My dad was known as ‘Chick Napier’ at school, not because there were many others with his name, but because ‘he had eyes like poached eggs’. Most people, equipped as they are with first, middle and a variety of last names, also enjoy an ‘apodo’ or a ‘mote’ – a nick-name. Somebody goes to work in Germany for six months in 1925, as happened in Mojácar, and the whole family to this day is called ‘Los Alemanes’. Another well-known family is Los Marullos, and one of them, Francisco Gonzalez ‘el Marullo’, was mayor of Mojácar. Marullo means ‘sneak thief’. Nobody from around here finds that peculiar. It makes it easier for people to identify one another. Another family from the hills is known as ‘Los Pajules’, the tossers. They may make one think of Onan from the Bible, whose unconventional sexual activities duly (and inevitably) wiped out his line, but the Pajules clearly have a wider repertoire, since there are quite a lot of them. In fact, every local family will have its own ‘apodo’ which, as we have seen, they will be fiercely proud of.
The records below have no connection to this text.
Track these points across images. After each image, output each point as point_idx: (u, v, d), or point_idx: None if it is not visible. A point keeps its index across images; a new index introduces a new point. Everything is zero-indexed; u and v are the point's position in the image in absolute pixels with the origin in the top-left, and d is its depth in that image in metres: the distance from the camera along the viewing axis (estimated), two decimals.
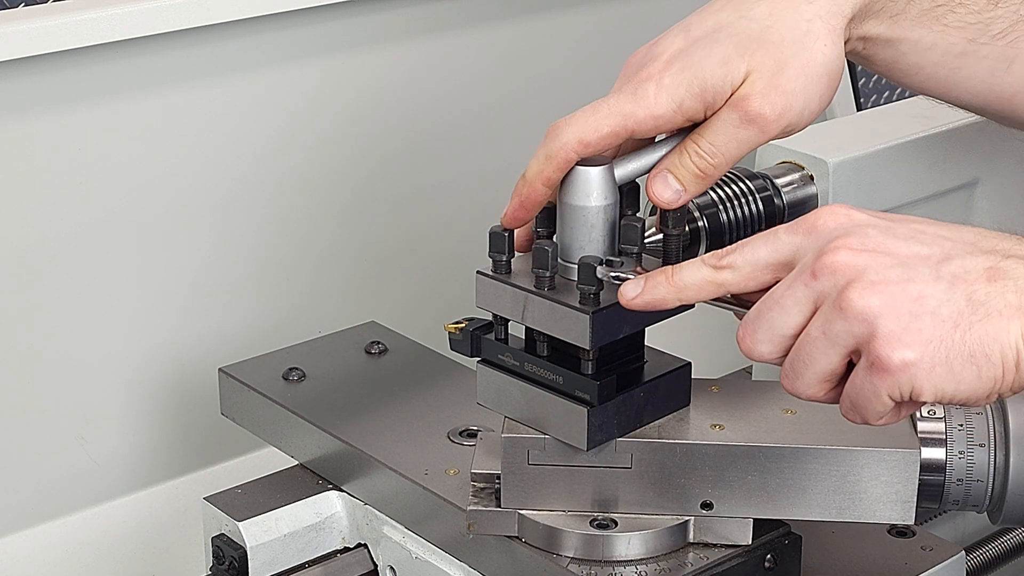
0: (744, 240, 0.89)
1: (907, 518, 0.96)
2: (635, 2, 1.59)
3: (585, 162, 0.94)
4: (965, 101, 1.05)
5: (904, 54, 1.02)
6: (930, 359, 0.82)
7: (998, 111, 1.05)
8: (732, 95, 0.94)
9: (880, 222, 0.87)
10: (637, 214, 0.97)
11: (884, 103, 2.35)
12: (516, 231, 0.97)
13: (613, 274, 0.92)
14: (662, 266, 0.95)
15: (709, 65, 0.94)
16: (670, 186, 0.95)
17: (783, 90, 0.94)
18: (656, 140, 0.98)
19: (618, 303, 0.92)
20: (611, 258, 0.94)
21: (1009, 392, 0.84)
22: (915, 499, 0.95)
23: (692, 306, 0.96)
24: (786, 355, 0.87)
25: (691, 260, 0.91)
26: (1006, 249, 0.85)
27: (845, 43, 0.99)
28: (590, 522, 0.97)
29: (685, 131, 0.96)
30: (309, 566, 1.11)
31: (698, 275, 0.89)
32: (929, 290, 0.83)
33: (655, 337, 0.98)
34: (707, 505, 0.97)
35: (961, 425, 0.96)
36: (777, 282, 0.87)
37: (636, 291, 0.90)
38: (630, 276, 0.91)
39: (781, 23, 0.95)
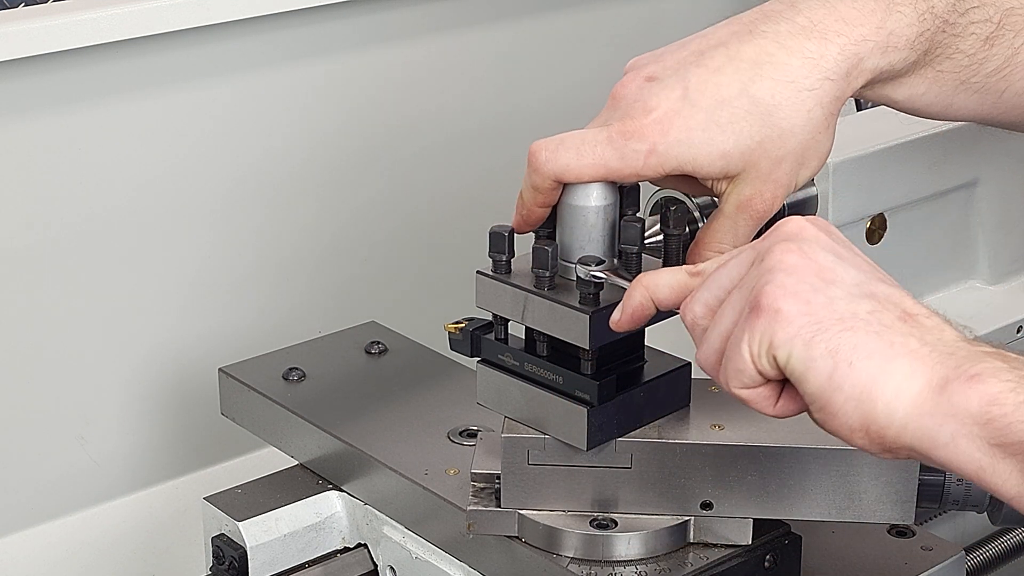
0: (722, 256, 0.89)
1: (907, 518, 0.96)
2: (635, 2, 1.59)
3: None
4: (955, 121, 1.06)
5: (897, 102, 1.01)
6: (798, 325, 0.80)
7: (989, 125, 1.06)
8: (733, 196, 0.94)
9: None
10: (637, 214, 0.97)
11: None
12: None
13: (592, 272, 0.92)
14: (662, 266, 0.95)
15: (708, 154, 0.93)
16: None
17: (780, 183, 0.94)
18: None
19: (618, 303, 0.92)
20: (588, 255, 0.94)
21: (864, 438, 0.80)
22: (915, 499, 0.95)
23: None
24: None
25: (667, 268, 0.91)
26: (932, 312, 0.83)
27: None
28: (590, 522, 0.97)
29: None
30: (309, 566, 1.11)
31: (673, 281, 0.89)
32: (843, 285, 0.82)
33: (655, 337, 0.98)
34: (707, 505, 0.97)
35: None
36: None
37: (618, 315, 0.91)
38: (604, 276, 0.92)
39: (782, 111, 0.94)
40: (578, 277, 0.93)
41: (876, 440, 0.80)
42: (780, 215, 1.16)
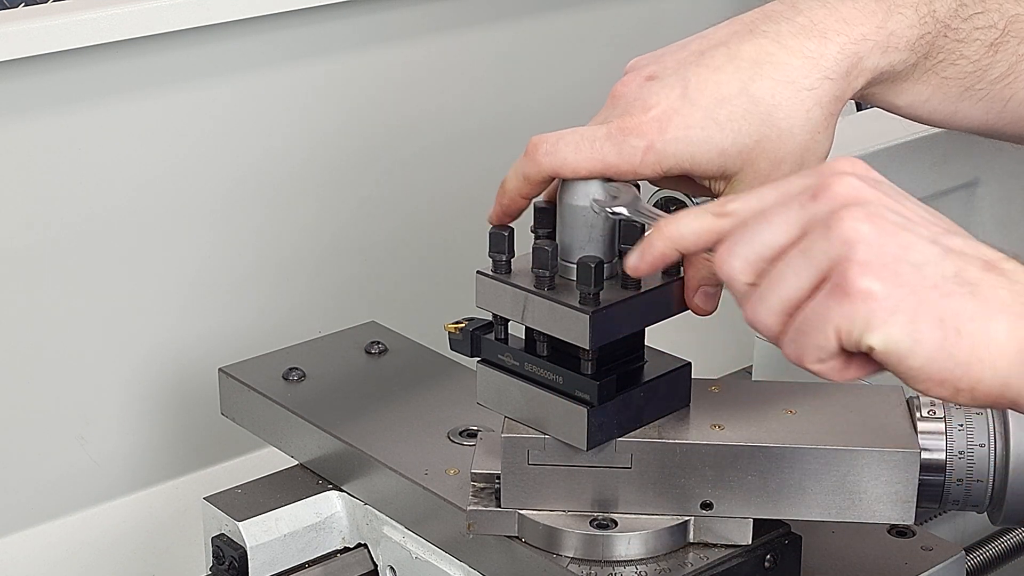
0: (751, 190, 0.87)
1: (907, 518, 0.96)
2: (635, 2, 1.59)
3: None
4: (960, 130, 1.04)
5: (900, 107, 1.01)
6: (895, 301, 0.78)
7: (991, 136, 1.05)
8: (728, 194, 0.94)
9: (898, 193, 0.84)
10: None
11: None
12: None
13: (609, 209, 0.92)
14: (661, 270, 0.95)
15: (707, 152, 0.93)
16: (712, 297, 0.95)
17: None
18: None
19: (618, 303, 0.92)
20: (609, 186, 0.93)
21: (966, 394, 0.79)
22: (915, 499, 0.95)
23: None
24: (757, 281, 0.83)
25: (690, 208, 0.90)
26: (1007, 256, 0.82)
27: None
28: (590, 522, 0.97)
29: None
30: (309, 566, 1.11)
31: (695, 224, 0.87)
32: (921, 246, 0.80)
33: (655, 337, 0.98)
34: (707, 505, 0.97)
35: (961, 425, 0.96)
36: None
37: (637, 259, 0.89)
38: (623, 210, 0.91)
39: (782, 111, 0.93)
40: (601, 213, 0.92)
41: (981, 399, 0.79)
42: None
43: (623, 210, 0.93)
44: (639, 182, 0.96)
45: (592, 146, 0.93)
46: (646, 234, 0.90)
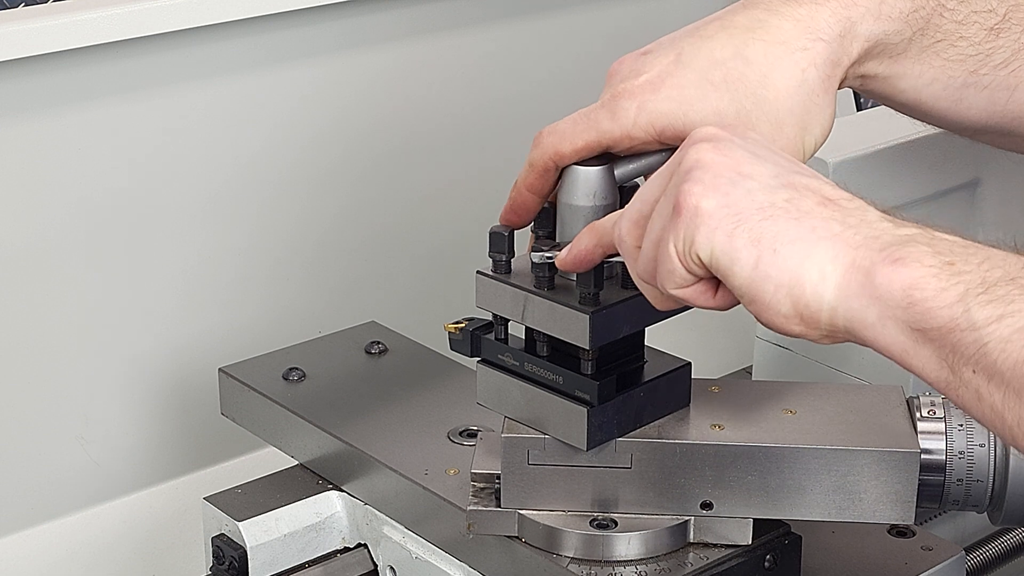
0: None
1: (907, 518, 0.96)
2: (635, 2, 1.59)
3: (585, 162, 0.94)
4: (965, 127, 1.04)
5: (903, 91, 1.01)
6: (719, 218, 0.81)
7: (997, 134, 1.05)
8: None
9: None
10: None
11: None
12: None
13: (546, 254, 0.93)
14: None
15: (701, 110, 0.93)
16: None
17: (786, 150, 0.94)
18: None
19: (618, 303, 0.92)
20: (541, 242, 0.95)
21: (799, 324, 0.80)
22: (915, 499, 0.95)
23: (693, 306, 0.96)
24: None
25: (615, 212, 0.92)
26: (854, 196, 0.83)
27: (843, 81, 0.98)
28: (590, 522, 0.97)
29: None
30: (309, 566, 1.11)
31: (612, 218, 0.90)
32: (759, 176, 0.83)
33: (655, 337, 0.98)
34: (707, 505, 0.97)
35: (961, 425, 0.96)
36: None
37: (564, 253, 0.92)
38: (555, 253, 0.93)
39: (777, 71, 0.94)
40: (532, 263, 0.94)
41: (812, 325, 0.81)
42: None
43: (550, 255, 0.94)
44: None
45: (587, 117, 0.95)
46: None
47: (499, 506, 0.98)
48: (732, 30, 0.95)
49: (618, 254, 0.90)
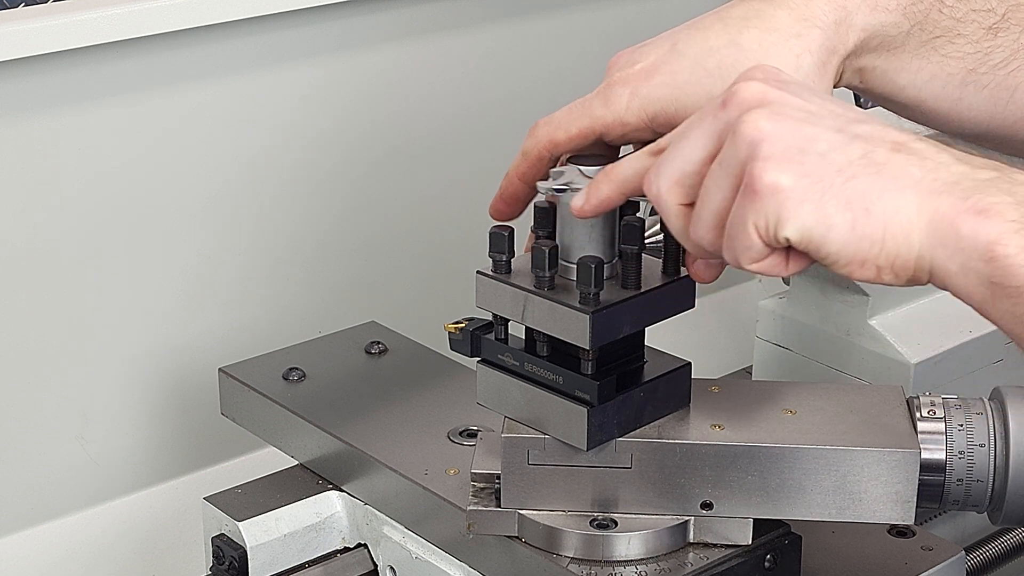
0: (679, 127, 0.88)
1: (907, 518, 0.96)
2: (635, 2, 1.59)
3: (585, 162, 0.94)
4: (966, 130, 1.04)
5: (903, 88, 1.01)
6: (802, 191, 0.80)
7: (999, 139, 1.04)
8: None
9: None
10: (637, 214, 0.97)
11: None
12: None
13: (555, 186, 0.92)
14: (662, 266, 0.96)
15: (694, 96, 0.93)
16: (713, 267, 0.94)
17: None
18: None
19: (618, 303, 0.92)
20: (555, 170, 0.94)
21: (890, 273, 0.81)
22: (915, 499, 0.95)
23: (692, 305, 0.96)
24: (690, 202, 0.85)
25: (631, 154, 0.91)
26: (921, 136, 0.83)
27: (840, 75, 0.98)
28: (590, 522, 0.97)
29: None
30: (309, 566, 1.11)
31: (637, 164, 0.88)
32: (825, 136, 0.82)
33: (655, 337, 0.98)
34: (707, 505, 0.97)
35: (961, 425, 0.96)
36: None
37: (582, 200, 0.90)
38: (567, 188, 0.92)
39: (771, 58, 0.94)
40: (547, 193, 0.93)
41: (902, 273, 0.81)
42: None
43: (563, 183, 0.92)
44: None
45: (581, 105, 0.95)
46: (592, 179, 0.91)
47: (499, 506, 0.98)
48: (728, 20, 0.96)
49: (640, 196, 0.89)
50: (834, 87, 1.00)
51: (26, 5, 1.26)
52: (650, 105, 0.94)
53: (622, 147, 0.98)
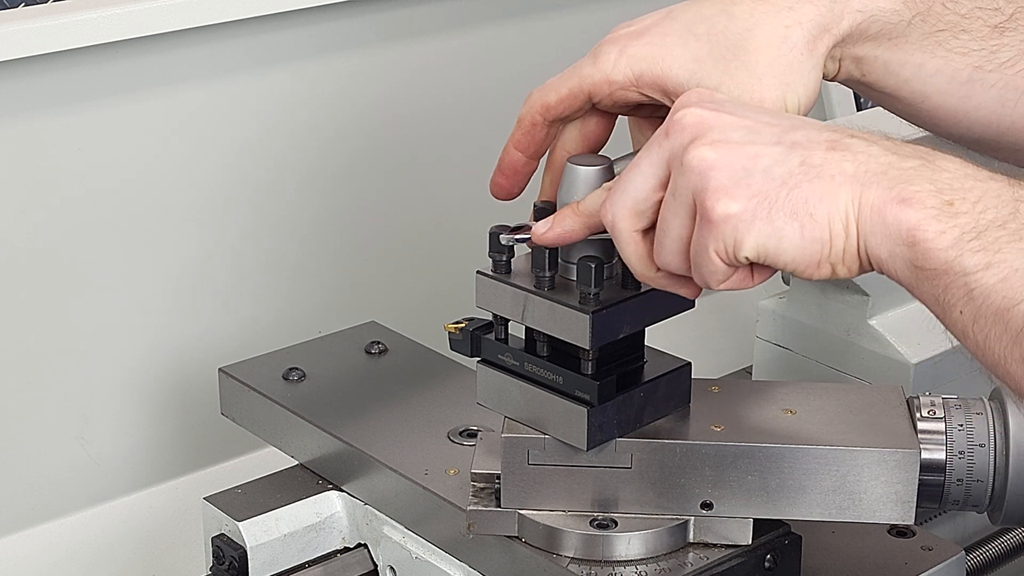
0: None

Small towns have a reduced number of ‘apellidos’. Here in my town, we have Flores, García, Gonzalez, Haro and a couple more. I had an employee called Paco Flores (Paco is really Francisco) and one day I went down to the bank to pay him something. The manager looked pityingly at me, ‘there’s twenty six Francisco Flores with accounts here’, he said. Turned out later that my chap wasn’t one of them anyway, being called Francisco-José Flores instead.
Spaniards, like the Welsh who apparently all share the same surname, are obliged to invent different nicknames, or just use different variations of their first name. Francisco can be Franco, Francis, Pancho, Paco, Paquito, Frasquito, Ico and Fran. Actually the most famous Pancho of them all, Pancho Villa, was really called Doroteo. Who would have guessed?
A friend called Diego has a sure-fire solution to his poor memory for names. He calls all the men ‘León’ and all the women ‘Guapa’ – Lionheart and My Pretty. It’s so much more elegant than the British ‘Ahhh, this is Errr-um…’ And then the Brits expect us to know the names of their children and their dogs as well.
Until ‘La Democracia’ arrived in 1975, you had to call you child by a nice Christian saint’s name, or two would be even better. Sometimes a boy’s name followed by a girl’s (which isn’t generally worth making fun of, unless you can show a good turn of speed). Like José María. Or, of course, María José. I can’t see those names working at my old school, even though, since my day, it’s apparently gone co-educational.
So here in Spain your married parents are separately named (father's name) (mother's name) and you legally take their two first surnames to make up your own set. You may use just your father’s name in the street or, both, or indeed, if your father’s name is a bit humdrum, then you can use your mother’s surname. Take our president for example. He’s called José Luis Rodríguez Zapatero. He uses his mother’s surname. However, his kids won’t technically be able to call themselves ‘Zapatero’ which is a bit of a swizz. They’ll probably use it anyway.
Spaniards, for their part, are confused about us having two first names and one surname, which the ladies among us will change on getting married. Same surname? They sometimes confuse us as brother and sister.
If you are called Juan and you bump into another Juan, you’ll call him ‘Tocayo’ which means ‘namesake’, which in English, as far as I know, doesn’t work. Of course, I’ve never met another Lenox.